> _TRY IT_:
Give only the number of lines in the records that contain the word "endometrial".

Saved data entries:

· · · · · · ·

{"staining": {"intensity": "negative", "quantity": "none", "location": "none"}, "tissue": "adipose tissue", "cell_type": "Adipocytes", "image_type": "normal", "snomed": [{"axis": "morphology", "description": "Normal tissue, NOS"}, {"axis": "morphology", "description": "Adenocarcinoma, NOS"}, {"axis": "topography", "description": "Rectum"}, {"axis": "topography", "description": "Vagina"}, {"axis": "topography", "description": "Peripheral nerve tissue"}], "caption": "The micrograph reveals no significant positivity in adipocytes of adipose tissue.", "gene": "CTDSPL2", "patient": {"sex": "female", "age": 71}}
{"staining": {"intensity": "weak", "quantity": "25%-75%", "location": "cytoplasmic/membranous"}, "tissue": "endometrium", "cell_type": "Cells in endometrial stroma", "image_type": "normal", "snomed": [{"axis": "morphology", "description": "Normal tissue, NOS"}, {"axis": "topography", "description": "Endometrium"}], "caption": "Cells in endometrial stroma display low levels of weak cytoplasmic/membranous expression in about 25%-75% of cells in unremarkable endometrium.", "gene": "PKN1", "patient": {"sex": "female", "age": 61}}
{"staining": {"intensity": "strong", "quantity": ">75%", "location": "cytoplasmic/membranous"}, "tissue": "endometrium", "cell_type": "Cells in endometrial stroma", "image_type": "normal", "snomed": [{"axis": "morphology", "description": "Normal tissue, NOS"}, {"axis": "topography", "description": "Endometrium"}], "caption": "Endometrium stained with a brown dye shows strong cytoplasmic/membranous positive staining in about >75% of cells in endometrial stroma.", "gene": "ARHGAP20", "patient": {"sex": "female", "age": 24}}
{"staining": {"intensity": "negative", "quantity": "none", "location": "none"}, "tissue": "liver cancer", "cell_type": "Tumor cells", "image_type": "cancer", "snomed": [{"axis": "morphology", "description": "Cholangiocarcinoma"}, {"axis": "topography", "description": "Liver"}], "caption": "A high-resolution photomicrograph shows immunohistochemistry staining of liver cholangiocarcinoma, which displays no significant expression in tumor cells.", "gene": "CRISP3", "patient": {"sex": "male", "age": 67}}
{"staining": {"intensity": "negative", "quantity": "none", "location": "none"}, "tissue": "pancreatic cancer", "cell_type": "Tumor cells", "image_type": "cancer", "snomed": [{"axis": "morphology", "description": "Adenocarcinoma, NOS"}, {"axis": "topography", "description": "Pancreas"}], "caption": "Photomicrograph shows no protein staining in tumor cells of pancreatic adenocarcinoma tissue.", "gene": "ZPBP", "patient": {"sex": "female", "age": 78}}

· · · · · · ·

> _EXERCISE SOLUTION_:
2